→ Task
An exact copy of the data is required. No picture may appear in it.

→ Raw data
⟨
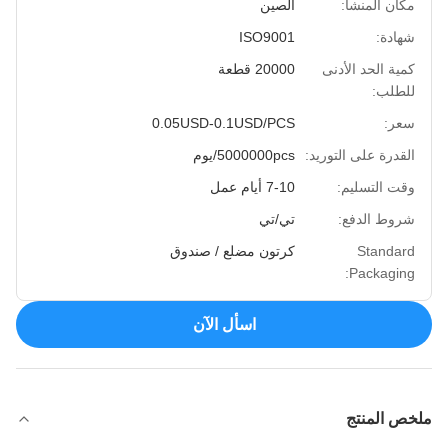
مكان المنشأ:
الصين
شهادة:
ISO9001
كمية الحد الأدنى
20000 قطعة
للطلب:
سعر:
0.05USD-0.1USD/PCS
القدرة على التوريد:
5000000pcs/يوم
وقت التسليم:
7-10 أيام عمل
شروط الدفع:
تي/تي
Standard
كرتون مضلع / صندوق
Packaging:
اسأل الآن
ملخص المنتج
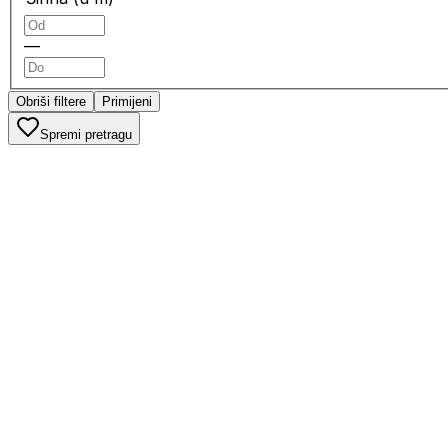
—
Obriši filtere
Primijeni
Spremi pretragu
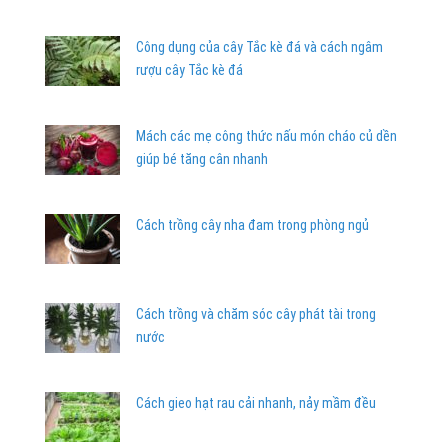
Công dụng của cây Tắc kè đá và cách ngâm
rượu cây Tắc kè đá
Mách các mẹ công thức nấu món cháo củ dền
giúp bé tăng cân nhanh
Cách trồng cây nha đam trong phòng ngủ
Cách trồng và chăm sóc cây phát tài trong
nước
Cách gieo hạt rau cải nhanh, nảy mầm đều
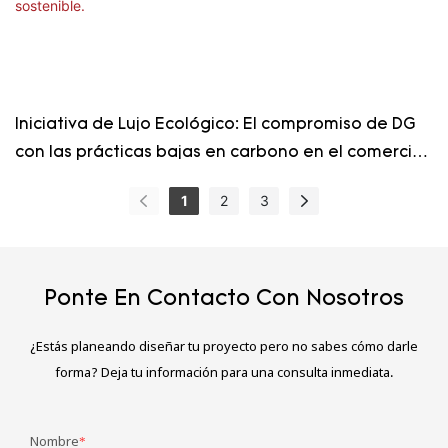
Iniciativa de Lujo Ecológico: El compromiso de DG
con las prácticas bajas en carbono en el comercio
minorista de lujo sostenible.
1
2
3
Ponte En Contacto Con Nosotros
¿Estás planeando diseñar tu proyecto pero no sabes cómo darle
forma? Deja tu información para una consulta inmediata.
Nombre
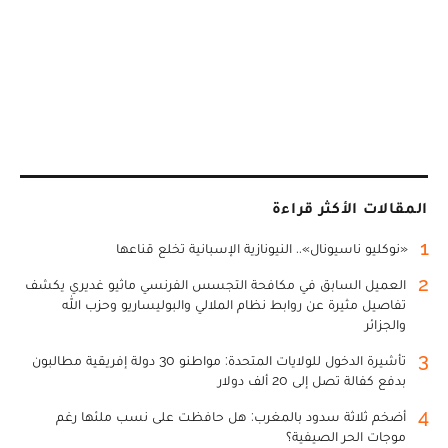
المقالات الأكثر قراءة
1
«نوكليو ناسيونال».. النيونازية الإسبانية تخلع قناعها
2
العميل السابق في مكافحة التجسس الفرنسي ماثيو غديري يكشف
تفاصيل مثيرة عن روابط نظام الملالي والبوليساريو وحزب الله
والجزائر
3
تأشيرة الدخول للولايات المتحدة: مواطنو 30 دولة إفريقية مطالبون
بدفع كفالة تصل إلى 20 ألف دولار
4
أضخم ثلاثة سدود بالمغرب: هل حافظت على نسب ملئها رغم
موجات الحر الصيفية؟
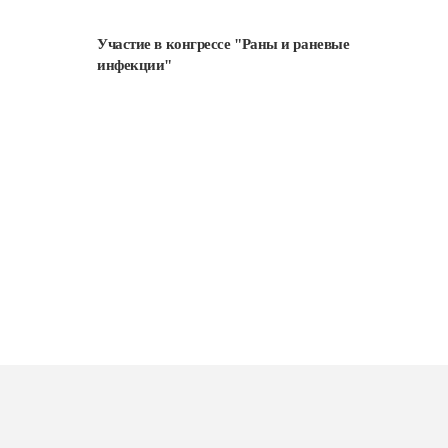
Участие в конгрессе "Раны и раневые
Подробнее
инфекции"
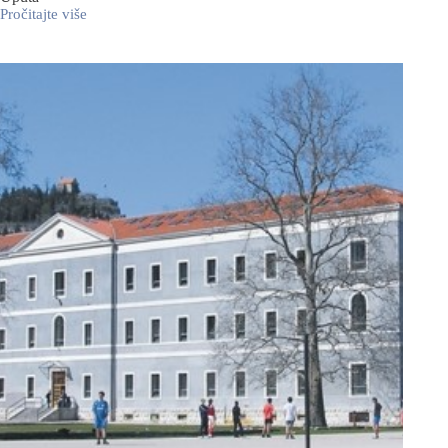
Pročitajte više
⟩
→ Task result
مكان المنشأ:
الصين
شهادة:
ISO9001
كمية الحد الأدنى
20000 قطعة
للطلب:
سعر:
0.05USD-0.1USD/PCS
القدرة على التوريد:
5000000pcs/يوم
وقت التسليم:
7-10 أيام عمل
شروط الدفع:
تي/تي
Standard
كرتون مضلع / صندوق
Packaging:
اسأل الآن
ملخص المنتج
—
Obriši filtere
Primijeni
Spremi pretragu
Công dụng của cây Tắc kè đá và cách ngâm
rượu cây Tắc kè đá
Mách các mẹ công thức nấu món cháo củ dền
giúp bé tăng cân nhanh
Cách trồng cây nha đam trong phòng ngủ
Cách trồng và chăm sóc cây phát tài trong
nước
Cách gieo hạt rau cải nhanh, nảy mầm đều
Iniciativa de Lujo Ecológico: El compromiso de DG
con las prácticas bajas en carbono en el comercio
minorista de lujo sostenible.
1
2
3
Ponte En Contacto Con Nosotros
¿Estás planeando diseñar tu proyecto pero no sabes cómo darle
forma? Deja tu información para una consulta inmediata.
Nombre
المقالات الأكثر قراءة
1
«نوكليو ناسيونال».. النيونازية الإسبانية تخلع قناعها
2
العميل السابق في مكافحة التجسس الفرنسي ماثيو غديري يكشف
تفاصيل مثيرة عن روابط نظام الملالي والبوليساريو وحزب الله
والجزائر
3
تأشيرة الدخول للولايات المتحدة: مواطنو 30 دولة إفريقية مطالبون
بدفع كفالة تصل إلى 20 ألف دولار
4
أضخم ثلاثة سدود بالمغرب: هل حافظت على نسب ملئها رغم
موجات الحر الصيفية؟
Участие в конгрессе "Раны и раневые
Подробнее
инфекции"
Pročitajte više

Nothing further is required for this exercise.